Szijjarto: Hungary, Azerbaijan to step up cooperation
Szijjarto told a joint press conference with Azeri Labour Minister Sahil Babayev that with the political agreement in place, “technological and trade conditions will allow for gas deliveries from Azerbaijan to start this year,” greatly increasing that country’s role in Hungarian energy security.
Hungary might receive some 100 million cubic meters of Azeri natural gas this year, he said.
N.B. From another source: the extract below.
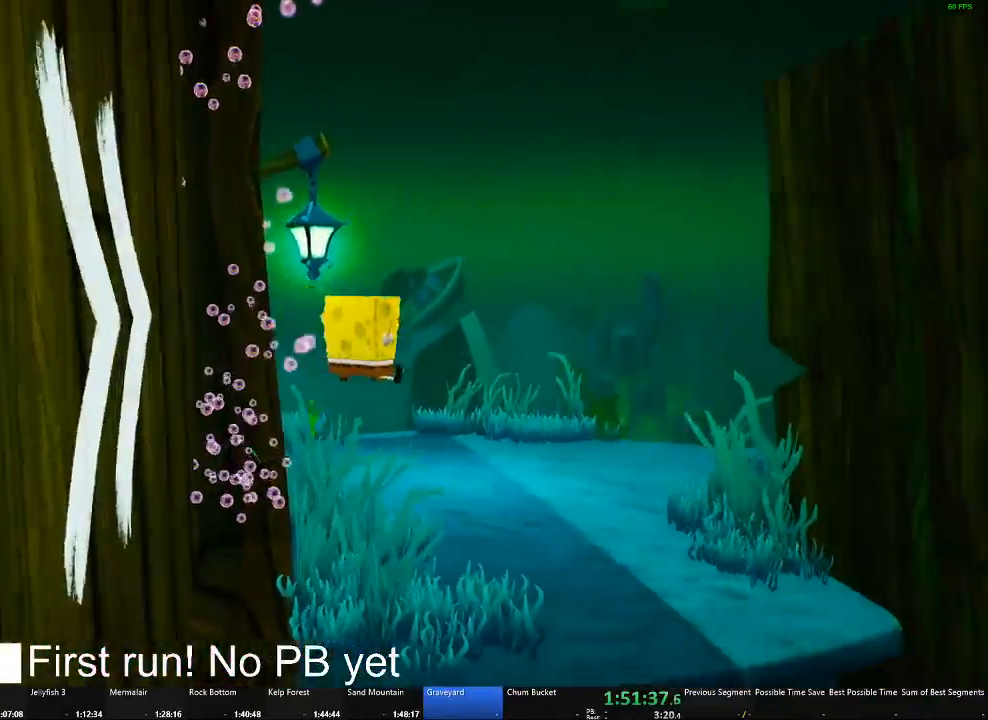
{"buttons": [], "left_stick": "up", "right_stick": "right", "events": [[100, "left_stick", "up"], [417, "right_stick", "right"]]}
The agreement also contains the possibility of a long-term contract on the delivery of 1-2 billion cubic meters of gas annually in the coming years, he said.
Regarding the infrastructure developments necessary for the project, Szijjarto said: “If the European Union is serious about gas supply diversification and about bringing in new resources, then it will have to provide the resources to develop the infrastructure in southeast Europe.”
Hungarian oil and gas company MOL is also present in the country, and some 15 percent of its production comes from an oil field it is a co-owner of, he said.
The agreement will also allow Hungarian companies to take part in the reconstruction of war-torn Nagorno-Karabakh, he said. Hungarian companies are “ready to take part in reconstruction of infrastructure, health care and public services”, he said.
Regarding the war in Ukraine, Szijjarto said Hungary and Azerbaijan both have an interest in brokering peace and have keenly felt the impact of the conflict.
“We call on the international community to concentrate on bringing about an immediate ceasefire and to launch peace talks,” he said. Skyrocketing energy prices, war-time inflation and food supply difficulties should prompt the EU to provide aid, he said. “Instead, all we got were sanctions, and some member states even call for the restrictions to be extended to the field of energy supplies,” he said. Hungary opposes that proposal, “because energy security is a priority for Hungary”, he said.
Responding to a question on his visit to Belarus on Monday, Szijjarto said he had delivered a message on ceasefire and peace talks. “I asked my Belarusian partner not to take steps … that could lead to the war drawing out or expanding geographically,” he said.
“If I wanted to talk to the Russians, I’d go to Moscow and would report on the meeting … Neither I nor any member of my delegation had talks with anyone apart from our Belarusian partners,” he said.